We want to entertain you!

Von Christian Gampert · 21.05.2010
Francesco Cavallis "La Calisto", uraufgeführt 1651, ist eine dieser barocken Verführungs- und Verwechslungsopern - ein Stoff wie gemacht für den Regisseur Jan Bosse. Am Theater Basel brachte Bosse das Stück mit einem virtuosen Ensemble heraus, das zum Teil mitten im Publikum agiert.
Francesco Cavalli, das ist Monteverdi light. Über 40 Opern hat der Venezianer komponiert, und "La Calisto” ist im Grunde ein hübscher, tänzerischer, liedhafter Commedia-Karneval für die höfische Gesellschaft. Angeblich geht es um Keuschheit, die aber natürlich nicht bewahrt werden kann – auch das Uraufführungs-Publikum, der venezianische Adel des 17. Jahrhunderts, hatte es mehr mit dem sexuellen Abenteuer als mit der Enthaltsamkeit.

Wenn man das heute inszeniert, dann muss man zum einen die erotischen Spiele auch musikalisch beglaubigen können – und das Barockorchester Basel unter Andrea Marcon macht das vorzüglich: auf historischen Instrumenten erzeugt das Ensemble einen sehr alten, mal gedehnt lyrischen, mal fröhlich karnevalesken Klang, der immer schlank und durchsichtig bleibt. Auf dieser Folie kann Regisseur Jan Bosse dann ganz moderne Gefühlswirren inszenieren – oder vielmehr persiflieren. Denn Bosse nimmt die Ambivalenz des sexuellen Begehrens durchaus ernst (die meisten Figuren sind im Grunde bi), begegnet der Handlung aber auf Show-Niveau. Oberstes Prinzip: we want to entertain you!

Iupiter, gesungen von Luca Tittoto, taucht auf der Balustrade mitten im Publikum auf, ein Angeber in Morgenmantel und Goldkettchen, und schmachtet die Calisto an. Der Witz ist nun, dass die angeblich keusche Calisto eher ihrer Herrin, der Göttin Diana, lesbisch zugetan ist. Iupiter, ein zäh taktierender Liebhaber, verwandelt sich also per Blondhaar-Perrücke in Diana: das ist einerseits brüllend komisch, weil Bosse das inszeniert wie eine Transvestiten-Show, Kölner Karneval mit Charleys Tante. Andererseits wechselt der gelernte Baß Luca Tittoto auch stimmlich in den Countertenor. Hier wird also karikierend gesungen: komödiantisches Musiktheater auf sehr hohem Niveau.

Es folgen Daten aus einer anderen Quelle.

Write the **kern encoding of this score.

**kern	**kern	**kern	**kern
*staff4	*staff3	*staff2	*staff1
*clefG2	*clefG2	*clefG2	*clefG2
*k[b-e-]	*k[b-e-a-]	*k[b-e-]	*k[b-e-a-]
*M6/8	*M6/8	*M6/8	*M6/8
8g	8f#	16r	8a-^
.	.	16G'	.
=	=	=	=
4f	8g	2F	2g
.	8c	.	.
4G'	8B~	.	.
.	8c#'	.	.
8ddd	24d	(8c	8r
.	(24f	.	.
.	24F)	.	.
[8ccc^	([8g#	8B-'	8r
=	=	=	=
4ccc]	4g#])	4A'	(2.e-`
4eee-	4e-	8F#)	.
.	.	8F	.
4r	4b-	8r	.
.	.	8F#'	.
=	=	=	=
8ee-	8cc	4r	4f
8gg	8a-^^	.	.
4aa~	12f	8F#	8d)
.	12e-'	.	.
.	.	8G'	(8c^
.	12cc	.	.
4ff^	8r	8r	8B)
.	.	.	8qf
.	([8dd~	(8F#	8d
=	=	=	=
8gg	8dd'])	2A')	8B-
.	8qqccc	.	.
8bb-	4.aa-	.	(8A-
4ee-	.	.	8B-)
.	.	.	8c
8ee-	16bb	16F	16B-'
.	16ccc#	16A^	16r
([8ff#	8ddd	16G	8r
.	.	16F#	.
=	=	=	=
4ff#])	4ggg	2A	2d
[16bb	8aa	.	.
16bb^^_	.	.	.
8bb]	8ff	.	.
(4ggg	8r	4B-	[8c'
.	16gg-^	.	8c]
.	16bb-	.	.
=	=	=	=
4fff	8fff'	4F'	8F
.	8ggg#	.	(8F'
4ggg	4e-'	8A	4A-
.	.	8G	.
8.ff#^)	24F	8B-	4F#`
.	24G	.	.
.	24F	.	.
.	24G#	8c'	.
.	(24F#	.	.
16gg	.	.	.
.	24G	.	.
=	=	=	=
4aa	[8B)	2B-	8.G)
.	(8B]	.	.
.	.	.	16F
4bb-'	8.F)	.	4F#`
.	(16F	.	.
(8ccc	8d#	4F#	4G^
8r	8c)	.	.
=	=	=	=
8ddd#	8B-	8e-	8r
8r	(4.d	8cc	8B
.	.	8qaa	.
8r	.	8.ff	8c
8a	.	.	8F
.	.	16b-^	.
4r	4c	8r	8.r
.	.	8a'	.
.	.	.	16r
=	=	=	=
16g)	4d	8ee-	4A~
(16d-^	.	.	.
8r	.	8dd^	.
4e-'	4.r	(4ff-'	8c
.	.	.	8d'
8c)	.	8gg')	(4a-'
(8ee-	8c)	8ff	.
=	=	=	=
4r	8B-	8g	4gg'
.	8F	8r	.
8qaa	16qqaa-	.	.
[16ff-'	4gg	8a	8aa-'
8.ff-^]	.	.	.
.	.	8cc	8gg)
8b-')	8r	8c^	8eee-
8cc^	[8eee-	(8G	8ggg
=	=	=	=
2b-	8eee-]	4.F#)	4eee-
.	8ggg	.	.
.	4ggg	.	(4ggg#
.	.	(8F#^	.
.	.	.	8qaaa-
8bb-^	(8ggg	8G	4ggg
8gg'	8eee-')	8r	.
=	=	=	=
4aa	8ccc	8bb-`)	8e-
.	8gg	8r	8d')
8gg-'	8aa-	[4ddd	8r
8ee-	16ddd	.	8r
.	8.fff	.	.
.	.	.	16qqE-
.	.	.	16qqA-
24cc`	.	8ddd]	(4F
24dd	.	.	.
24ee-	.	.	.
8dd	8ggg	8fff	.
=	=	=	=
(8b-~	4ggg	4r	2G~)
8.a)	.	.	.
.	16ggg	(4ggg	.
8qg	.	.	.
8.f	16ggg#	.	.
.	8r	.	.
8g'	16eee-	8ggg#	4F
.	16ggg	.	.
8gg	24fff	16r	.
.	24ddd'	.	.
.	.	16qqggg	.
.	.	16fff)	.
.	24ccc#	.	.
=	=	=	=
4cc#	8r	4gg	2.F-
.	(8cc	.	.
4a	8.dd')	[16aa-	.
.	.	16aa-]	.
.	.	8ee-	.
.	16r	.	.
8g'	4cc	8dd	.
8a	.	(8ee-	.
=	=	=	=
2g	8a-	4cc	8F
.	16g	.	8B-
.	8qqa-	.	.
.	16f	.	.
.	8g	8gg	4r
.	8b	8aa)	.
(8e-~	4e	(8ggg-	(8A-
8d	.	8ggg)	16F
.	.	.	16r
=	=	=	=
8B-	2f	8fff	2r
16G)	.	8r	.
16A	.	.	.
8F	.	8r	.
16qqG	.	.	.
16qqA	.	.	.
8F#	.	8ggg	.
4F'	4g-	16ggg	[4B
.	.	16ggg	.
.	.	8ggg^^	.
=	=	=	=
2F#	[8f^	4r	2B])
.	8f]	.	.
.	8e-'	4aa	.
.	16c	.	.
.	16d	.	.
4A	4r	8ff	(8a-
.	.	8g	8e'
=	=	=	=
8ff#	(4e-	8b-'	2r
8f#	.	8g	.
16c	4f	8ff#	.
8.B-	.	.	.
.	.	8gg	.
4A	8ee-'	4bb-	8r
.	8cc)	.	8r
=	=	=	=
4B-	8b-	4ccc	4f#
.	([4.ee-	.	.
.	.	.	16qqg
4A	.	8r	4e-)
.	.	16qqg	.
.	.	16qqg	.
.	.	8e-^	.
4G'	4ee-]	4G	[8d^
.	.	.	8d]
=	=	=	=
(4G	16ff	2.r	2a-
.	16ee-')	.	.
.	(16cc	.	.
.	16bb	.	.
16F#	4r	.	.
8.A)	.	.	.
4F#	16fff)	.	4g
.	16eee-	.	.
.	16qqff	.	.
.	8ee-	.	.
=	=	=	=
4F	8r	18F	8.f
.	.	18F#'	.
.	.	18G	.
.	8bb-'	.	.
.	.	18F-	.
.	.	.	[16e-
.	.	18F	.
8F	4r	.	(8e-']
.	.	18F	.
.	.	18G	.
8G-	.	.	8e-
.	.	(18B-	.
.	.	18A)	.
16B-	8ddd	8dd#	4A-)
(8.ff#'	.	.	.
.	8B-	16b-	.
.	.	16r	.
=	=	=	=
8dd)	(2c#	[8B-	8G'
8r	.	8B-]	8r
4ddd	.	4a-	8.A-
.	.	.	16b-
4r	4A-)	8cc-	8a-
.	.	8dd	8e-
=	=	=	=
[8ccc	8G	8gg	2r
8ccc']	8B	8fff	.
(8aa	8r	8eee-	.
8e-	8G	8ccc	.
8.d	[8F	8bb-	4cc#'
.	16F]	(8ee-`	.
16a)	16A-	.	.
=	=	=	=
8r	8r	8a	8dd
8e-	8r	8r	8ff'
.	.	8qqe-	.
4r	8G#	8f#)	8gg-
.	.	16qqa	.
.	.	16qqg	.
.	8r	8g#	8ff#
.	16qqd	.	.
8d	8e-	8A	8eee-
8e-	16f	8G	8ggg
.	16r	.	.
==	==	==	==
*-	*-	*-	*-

Und Iupiter, da er nicht gleich zum Zuge kommt, lässt ersatzweise frische Wasser spritzen. Calisto wird nämlich von einer sprudelnden Liebesquelle erotisiert (und sehr attraktiv durchnässt), die bei Bosse von oben, aus den Soffitten kommt; das wirkt ein bisschen wie aus der Tourismus-Werbung – ein schön beleuchteter Wasserfall. Und die Sopranistin Maya Boog räkelt sich melancholisch durch schwierige, hohe Arabesken.

Weil sexuelle Orientierung der Calisto durchaus ungewiss ist, teilt Bosse wenigstens das Publikum eindeutig ein: im Zuschauerraum sitzen nur Frauen, auf der Bühne, die einen zweiten Zuschauerraum bildet, nur Männer. Eine perfekt symmetrische Spiegelwelt, die Stéphane Laimé ersonnen hat. In der Mitte, konsequenterweise, auch zwei Orchester: eines nur mit Frauen, eines mit Männern. Und eine Planche, auf der geturtelt und verführt wird.

Denn es gibt noch ein zweites Paar: den dunklen Astronomen Endimione, gesungen von dem Counter Xavier Sabata, und die wahre Diana, bei Agata Wilewska ein Cicciolina-Püppchen. Und einige stark behaarte Mensch-Tier-Wesen, Satyrn, Buffoni der Lust.

Bosse nutzt die breite Regenwand der Liebesquelle als Projektionsfläche für allerlei Filmeinspielungen und Traum-Sequenzen – eine optisch aparte Lösung. Und er lässt am Schluss die eifersüchtige Göttermutter Juno auf die Erde nieder, die die arme, gefoppte Calisto in einen Bären verwandelt, bevor sie von Iupiter gnadenhalber an den Sternenhimmel versetzt wird.

Die Tragik dieser Szene wird leider verharmlost; Bosse lässt das Publikum Glühlämpchen schwenken wie Feuerzeuge im Popkonzert. Ansonsten aber ist dieser Abend, den man ein wenig hätte kürzen können, lustvolle Opern- und Gesellschaftsparodie.